Reproduce word for word the passage of the post on same-sex marriage below, from "Now out of football, he" to "a secular institution.".

**TEXT PROVIDED:**
((

According to CNN.com, football player David Tyrees weighed in on same-sex marriage through the National Organization for Marriage by claiming that allowing same-sex marriage will result in “anarchy”:
Former New York Giants receiver David Tyrees celebrated catch in the closing seconds of Super Bowl XLII was pivotal to his teams victory.
Now out of football, he is trying to claim a last-minute win over another foe — same-sex marriage.On the same day that the New York State Assembly approved a same-sex marriage bill, Tyree warned of dire consequences if the legislation becomes law.
The bills passage would “be the beginning of our country sliding toward … anarchy,” he said
via Super Bowl hero warns of anarchy if NY approves gay marriage – CNN.com.
Tyrees’ comments reflect an ignorance about what marriage actually is and insensitivity toward equal rights for all citizens.
Tyrees and others claim that marriage is an intimate bond that is grounded in their religious faith. They believe that allowing same-sex couples to marry will lessen the sanctity of marriage. Marriage is seen as a religious rather than a secular institution.
The fact is that marriage has long been held as a social and legal contract rather than something dependent upon any church. Certainly, the marriage ceremony, at least in the West following the rise of the major modern religions, is intimately connected to religious practices. However, it is approval and acknowledgement by the state that has granted marriage legal standing. Put another way, marriage is a legal contract between two people to observe certain roles and obtain legal rights not given to non-married persons.
Today, you have to have a marriage license in order to marry. It is the state, not the church, that bestows legal rights to the married couple. Those significant rights include joint ownership, rights of inheritance, rights in a court of law, and rights of care and decision making. Same-sex couples are denied these rights even though they may do the same things that heterosexual couples do, such as live their lives together, intermingle finances, and care for one another. Because same-sex couples are denied these rights, a same-sex partner may not be able to see a loved one in the hospital since they are not “family,” and they have no right of inheritance if the deceased-person’s family objects. They do not qualify for tax breaks reserved for married couples. They cannot always obtain health insurance through their partner’s policy. They may not be able to get life insurance since they do not have a legally defined relationship. They cannot obtain other juridicial or business opportunities given only to married couples. Thus, same-sex couples are denied many legal rights enjoyed by heterosexually married couples despite, because the law denies them the rights given to heterosexual couples.
In both cases, heterosexual or homosexual couples essentially desire to enter into a legal contract that guarantees them certain rights. This is the main issue at stake in extending those legal rights to homosexual couples. People like Tyrees who talk about “anarchy” and lessening the sanctity of marriage are blurring the issue in terms of their religious beliefs. I would hope that they don’t believe that heterosexual couples in general believe in the sanctity of marriage due to the high rates of divorce and low probability for marriages to survive past 10 years [read the data here].

))

**SUPPLIED MATERIAL:**
((

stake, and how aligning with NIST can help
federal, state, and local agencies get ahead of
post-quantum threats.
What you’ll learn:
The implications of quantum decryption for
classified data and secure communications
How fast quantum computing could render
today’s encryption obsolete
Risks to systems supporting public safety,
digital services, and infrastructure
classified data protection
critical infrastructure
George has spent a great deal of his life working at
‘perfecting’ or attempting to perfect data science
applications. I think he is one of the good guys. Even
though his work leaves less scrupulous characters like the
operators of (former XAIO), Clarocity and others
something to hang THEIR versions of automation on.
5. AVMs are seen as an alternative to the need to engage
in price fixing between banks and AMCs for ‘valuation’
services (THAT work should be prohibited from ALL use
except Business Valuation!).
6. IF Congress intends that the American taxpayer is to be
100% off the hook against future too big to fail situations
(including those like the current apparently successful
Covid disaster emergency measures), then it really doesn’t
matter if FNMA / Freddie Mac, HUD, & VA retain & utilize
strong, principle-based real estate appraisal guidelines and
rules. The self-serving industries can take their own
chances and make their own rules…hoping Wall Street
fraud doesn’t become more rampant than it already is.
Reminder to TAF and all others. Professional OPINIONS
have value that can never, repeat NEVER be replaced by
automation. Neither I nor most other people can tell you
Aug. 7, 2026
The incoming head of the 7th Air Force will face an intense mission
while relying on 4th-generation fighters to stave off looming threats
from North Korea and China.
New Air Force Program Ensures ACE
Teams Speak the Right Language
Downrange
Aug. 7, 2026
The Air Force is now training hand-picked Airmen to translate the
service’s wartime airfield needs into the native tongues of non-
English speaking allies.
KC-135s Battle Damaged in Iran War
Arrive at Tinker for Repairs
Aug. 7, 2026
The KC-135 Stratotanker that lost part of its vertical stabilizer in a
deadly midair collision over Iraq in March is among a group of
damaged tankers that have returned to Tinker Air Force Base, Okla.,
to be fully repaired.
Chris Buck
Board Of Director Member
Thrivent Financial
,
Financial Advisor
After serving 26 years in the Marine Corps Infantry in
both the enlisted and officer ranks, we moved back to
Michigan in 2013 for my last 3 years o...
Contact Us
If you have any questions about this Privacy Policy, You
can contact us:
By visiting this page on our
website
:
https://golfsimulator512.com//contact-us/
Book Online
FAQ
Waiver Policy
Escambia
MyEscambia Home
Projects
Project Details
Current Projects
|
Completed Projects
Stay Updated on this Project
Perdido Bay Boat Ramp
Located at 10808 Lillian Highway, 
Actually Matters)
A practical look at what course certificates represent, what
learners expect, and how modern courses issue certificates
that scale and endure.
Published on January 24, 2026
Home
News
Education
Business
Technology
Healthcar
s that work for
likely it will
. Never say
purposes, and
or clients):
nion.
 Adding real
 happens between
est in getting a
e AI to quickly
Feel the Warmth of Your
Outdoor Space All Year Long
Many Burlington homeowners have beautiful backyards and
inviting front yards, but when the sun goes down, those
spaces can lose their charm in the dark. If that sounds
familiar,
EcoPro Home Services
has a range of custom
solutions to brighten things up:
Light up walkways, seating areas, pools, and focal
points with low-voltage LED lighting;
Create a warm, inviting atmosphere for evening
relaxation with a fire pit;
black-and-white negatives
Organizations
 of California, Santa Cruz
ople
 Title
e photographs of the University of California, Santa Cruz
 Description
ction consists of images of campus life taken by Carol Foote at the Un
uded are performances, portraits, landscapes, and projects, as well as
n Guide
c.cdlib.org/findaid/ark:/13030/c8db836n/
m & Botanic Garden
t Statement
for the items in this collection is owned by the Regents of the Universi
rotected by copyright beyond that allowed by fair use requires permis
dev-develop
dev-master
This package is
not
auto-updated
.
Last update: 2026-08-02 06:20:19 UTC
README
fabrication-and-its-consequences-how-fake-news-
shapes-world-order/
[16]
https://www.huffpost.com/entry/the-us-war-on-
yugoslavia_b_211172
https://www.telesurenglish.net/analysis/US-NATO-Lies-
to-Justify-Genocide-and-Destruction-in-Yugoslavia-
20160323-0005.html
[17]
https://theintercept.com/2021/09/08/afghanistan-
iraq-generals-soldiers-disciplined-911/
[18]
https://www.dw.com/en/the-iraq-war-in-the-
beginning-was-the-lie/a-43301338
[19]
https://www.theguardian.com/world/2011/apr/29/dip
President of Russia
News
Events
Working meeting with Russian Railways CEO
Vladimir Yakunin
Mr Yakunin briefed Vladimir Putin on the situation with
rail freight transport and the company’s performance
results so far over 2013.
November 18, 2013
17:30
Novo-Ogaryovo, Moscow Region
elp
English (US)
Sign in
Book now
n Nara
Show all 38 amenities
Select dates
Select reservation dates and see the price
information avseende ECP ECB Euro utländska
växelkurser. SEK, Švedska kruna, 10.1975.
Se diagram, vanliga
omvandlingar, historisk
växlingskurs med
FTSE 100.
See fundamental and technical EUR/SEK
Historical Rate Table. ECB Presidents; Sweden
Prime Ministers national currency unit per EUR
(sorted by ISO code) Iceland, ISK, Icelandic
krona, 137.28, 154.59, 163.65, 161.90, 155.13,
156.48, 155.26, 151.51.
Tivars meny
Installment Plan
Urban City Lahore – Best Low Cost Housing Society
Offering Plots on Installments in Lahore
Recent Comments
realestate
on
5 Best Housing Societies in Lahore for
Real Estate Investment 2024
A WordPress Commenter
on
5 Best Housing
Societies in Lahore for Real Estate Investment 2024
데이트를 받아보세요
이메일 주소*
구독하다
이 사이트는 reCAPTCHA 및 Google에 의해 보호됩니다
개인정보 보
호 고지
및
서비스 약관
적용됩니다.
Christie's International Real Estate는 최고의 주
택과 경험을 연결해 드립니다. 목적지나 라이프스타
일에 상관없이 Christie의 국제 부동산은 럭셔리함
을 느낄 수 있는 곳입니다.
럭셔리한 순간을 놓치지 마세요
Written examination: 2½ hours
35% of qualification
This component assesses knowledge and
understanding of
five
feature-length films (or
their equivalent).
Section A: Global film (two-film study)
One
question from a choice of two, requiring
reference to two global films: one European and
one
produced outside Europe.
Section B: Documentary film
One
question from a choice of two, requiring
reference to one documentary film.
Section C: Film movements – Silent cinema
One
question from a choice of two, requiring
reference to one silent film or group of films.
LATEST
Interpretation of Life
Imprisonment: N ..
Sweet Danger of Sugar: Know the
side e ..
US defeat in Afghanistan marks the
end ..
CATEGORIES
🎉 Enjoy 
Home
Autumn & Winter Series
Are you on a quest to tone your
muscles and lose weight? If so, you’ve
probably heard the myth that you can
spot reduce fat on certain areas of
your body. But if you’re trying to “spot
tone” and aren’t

))

**EXPECTED ANSWER:**
Now out of football, he is trying to claim a last-minute win over another foe — same-sex marriage.On the same day that the New York State Assembly approved a same-sex marriage bill, Tyree warned of dire consequences if the legislation becomes law.
The bills passage would “be the beginning of our country sliding toward … anarchy,” he said
via Super Bowl hero warns of anarchy if NY approves gay marriage – CNN.com.
Tyrees’ comments reflect an ignorance about what marriage actually is and insensitivity toward equal rights for all citizens.
Tyrees and others claim that marriage is an intimate bond that is grounded in their religious faith. They believe that allowing same-sex couples to marry will lessen the sanctity of marriage. Marriage is seen as a religious rather than a secular institution.